───── MATERIAL FOR THIS EXERCISE ─────
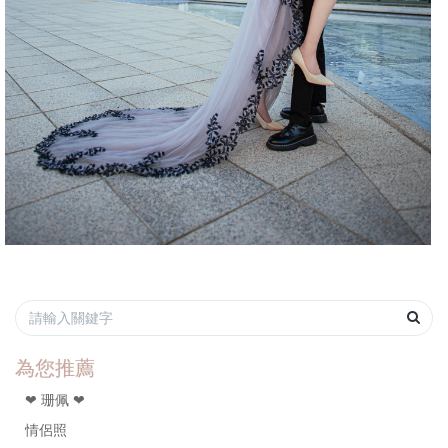
為您推薦
❤ 珊佩 ❤
情侶照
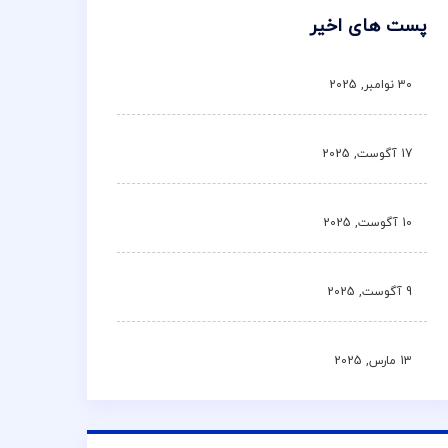
پست های اخیر
30 نوامبر, 2025
17 آگوست, 2025
10 آگوست, 2025
9 آگوست, 2025
13 مارس, 2025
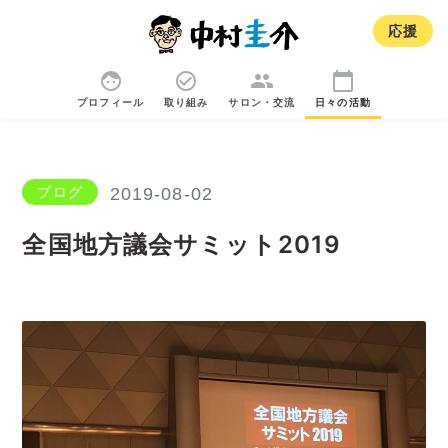
応援
face
check_circle_outline
group
calendar_today
プロフィール
取り組み
サロン・交流
日々の活動
ブログ
2019-08-02
全国地方議会サミット2019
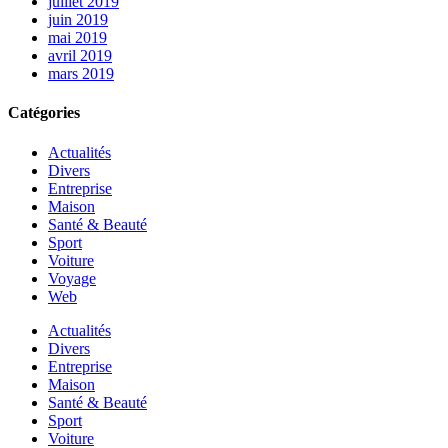
juillet 2019
juin 2019
mai 2019
avril 2019
mars 2019
Catégories
Actualités
Divers
Entreprise
Maison
Santé & Beauté
Sport
Voiture
Voyage
Web
Actualités
Divers
Entreprise
Maison
Santé & Beauté
Sport
Voiture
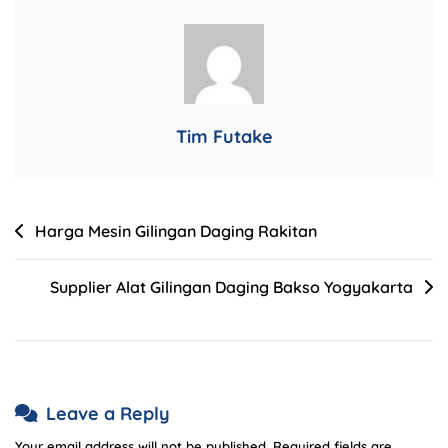
Tim Futake
Harga Mesin Gilingan Daging Rakitan
Supplier Alat Gilingan Daging Bakso Yogyakarta
Leave a Reply
Your email address will not be published.
Required fields are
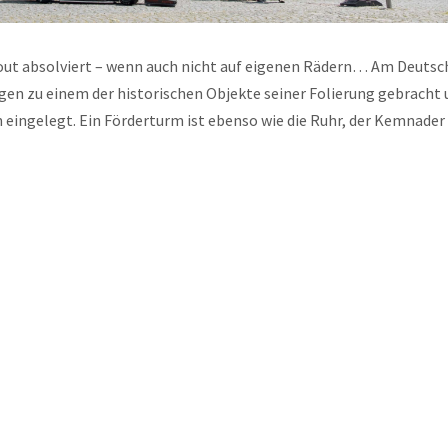
llout absolviert – wenn auch nicht auf eigenen Rädern… Am Deuts
 zu einem der historischen Objekte seiner Folierung gebracht 
eingelegt. Ein Förderturm ist ebenso wie die Ruhr, der Kemnader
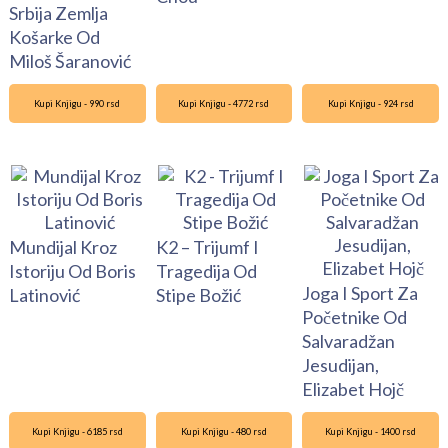
Srbija Zemlja
Košarke Od
Miloš Šaranović
Kupi Knjigu - 990 rsd
Kupi Knjigu - 4772 rsd
Kupi Knjigu - 924 rsd
Mundijal Kroz
K2 – Trijumf I
Istoriju Od Boris
Tragedija Od
Joga I Sport Za
Latinović
Stipe Božić
Početnike Od
Salvaradžan
Jesudijan,
Elizabet Hojč
Kupi Knjigu - 6185 rsd
Kupi Knjigu - 480 rsd
Kupi Knjigu - 1400 rsd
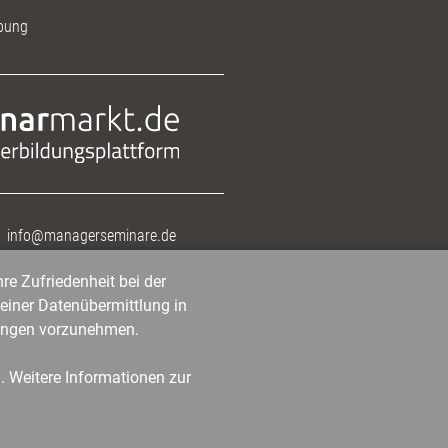
bung
info@managerseminare.de
re Zufriedenheit bei der
einer Datenübermittlung in
tlungen vorzunehmen.
n. Weitere Informationen zur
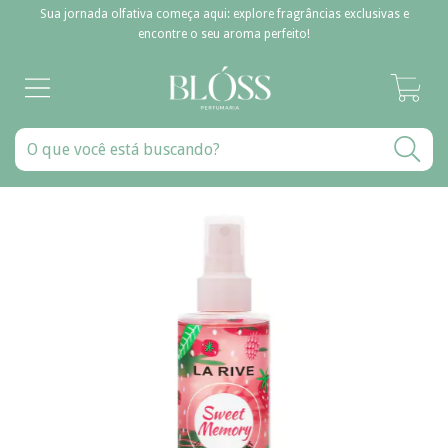
Sua jornada olfativa começa aqui: explore fragrâncias exclusivas e
encontre o seu aroma perfeito!
0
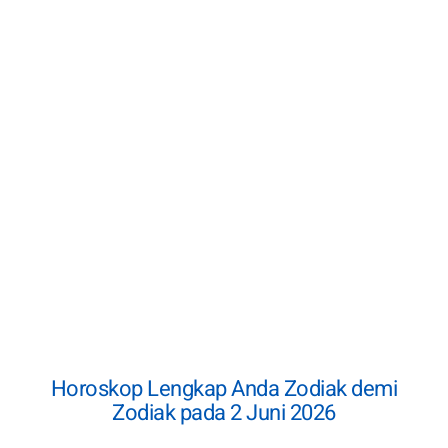
Horoskop Lengkap Anda Zodiak demi
Zodiak pada 2 Juni 2026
─────
◆ WHAT YOU WILL DO ◆
Working from the entries above, please transcribe only the lines from the line with "30 نوامبر, 2025" through the line with "Kupi Knjigu - 480 rsd", exactly, with both end lines and without pictures.

◆ ANSWER BELOW ◆
30 نوامبر, 2025
17 آگوست, 2025
10 آگوست, 2025
9 آگوست, 2025
13 مارس, 2025
応援
face
check_circle_outline
group
calendar_today
プロフィール
取り組み
サロン・交流
日々の活動
ブログ
2019-08-02
全国地方議会サミット2019
juillet 2019
juin 2019
mai 2019
avril 2019
mars 2019
Catégories
Actualités
Divers
Entreprise
Maison
Santé & Beauté
Sport
Voiture
Voyage
Web
Actualités
Divers
Entreprise
Maison
Santé & Beauté
Sport
Voiture
Tim Futake
Harga Mesin Gilingan Daging Rakitan
Supplier Alat Gilingan Daging Bakso Yogyakarta
Leave a Reply
Your email address will not be published.
Required fields are
llout absolviert – wenn auch nicht auf eigenen Rädern… Am Deuts
 zu einem der historischen Objekte seiner Folierung gebracht 
eingelegt. Ein Förderturm ist ebenso wie die Ruhr, der Kemnader
Srbija Zemlja
Košarke Od
Miloš Šaranović
Kupi Knjigu - 990 rsd
Kupi Knjigu - 4772 rsd
Kupi Knjigu - 924 rsd
Mundijal Kroz
K2 – Trijumf I
Istoriju Od Boris
Tragedija Od
Joga I Sport Za
Latinović
Stipe Božić
Početnike Od
Salvaradžan
Jesudijan,
Elizabet Hojč
Kupi Knjigu - 6185 rsd
Kupi Knjigu - 480 rsd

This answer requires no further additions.